Chart analysis data
────────────────────

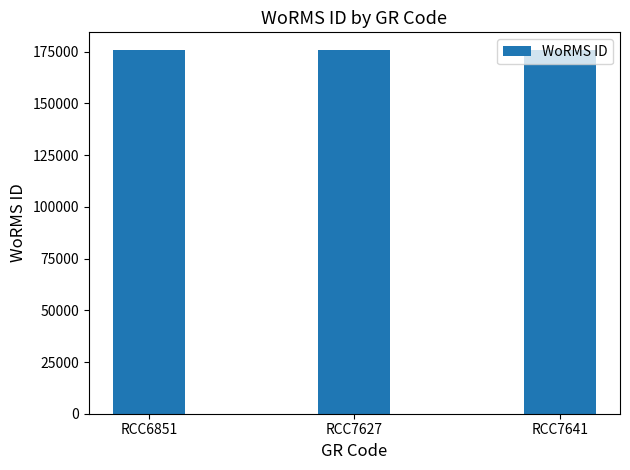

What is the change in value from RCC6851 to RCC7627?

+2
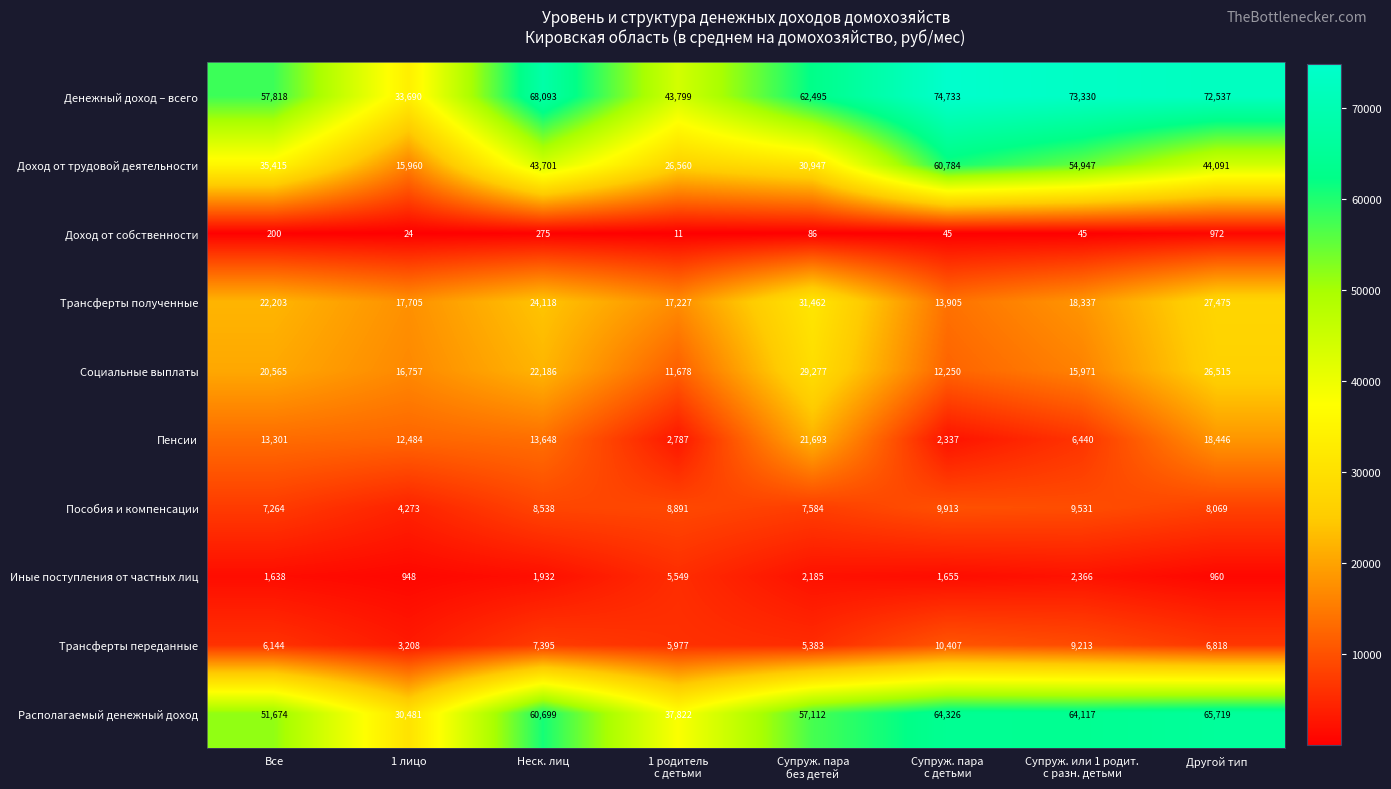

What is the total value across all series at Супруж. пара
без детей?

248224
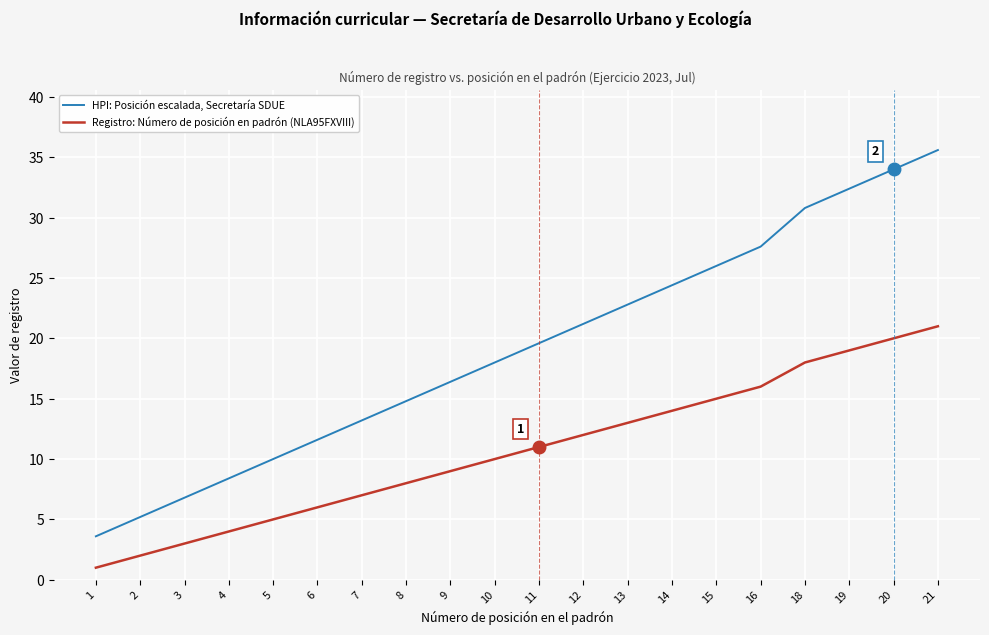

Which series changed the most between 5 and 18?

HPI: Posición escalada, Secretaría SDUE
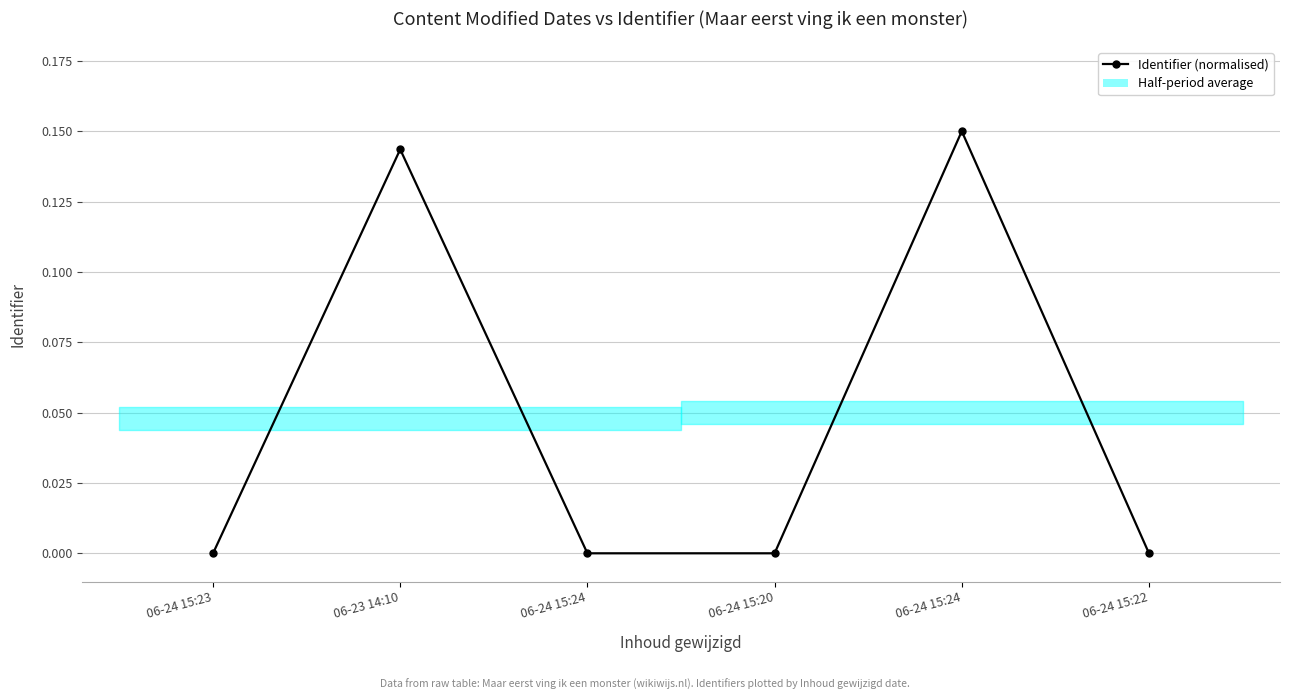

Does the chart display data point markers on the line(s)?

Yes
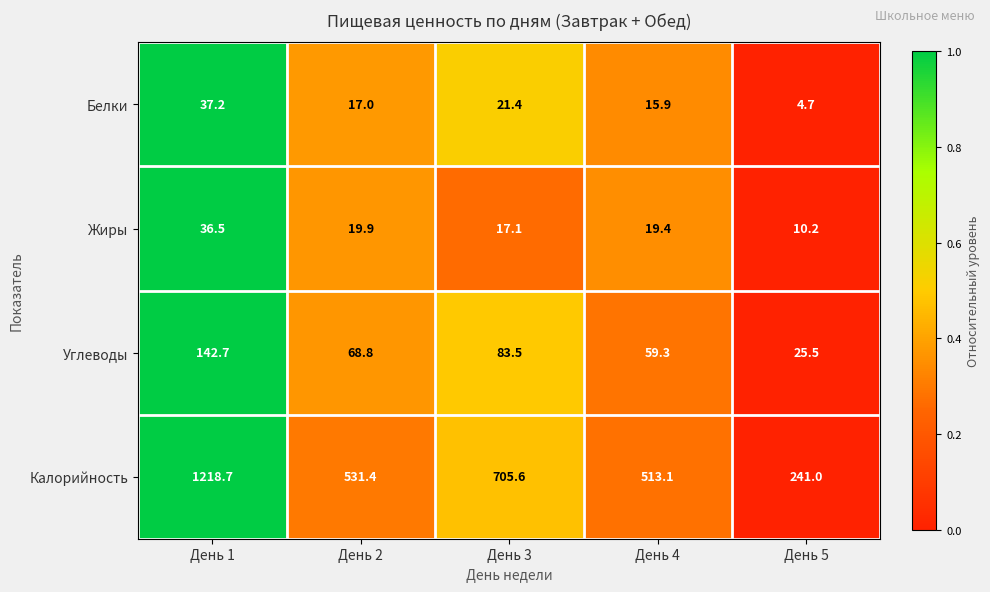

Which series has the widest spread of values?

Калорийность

────────────────────

* ASSIGNED TASK *
Return all of the text in the material above verbatim, leaving out the pictures.

* EXERCISE OUTPUT *
What is the change in value from RCC6851 to RCC7627?

+2

What is the total value across all series at Супруж. пара
без детей?

248224

Which series changed the most between 5 and 18?

HPI: Posición escalada, Secretaría SDUE

Does the chart display data point markers on the line(s)?

Yes

Which series has the widest spread of values?

Калорийность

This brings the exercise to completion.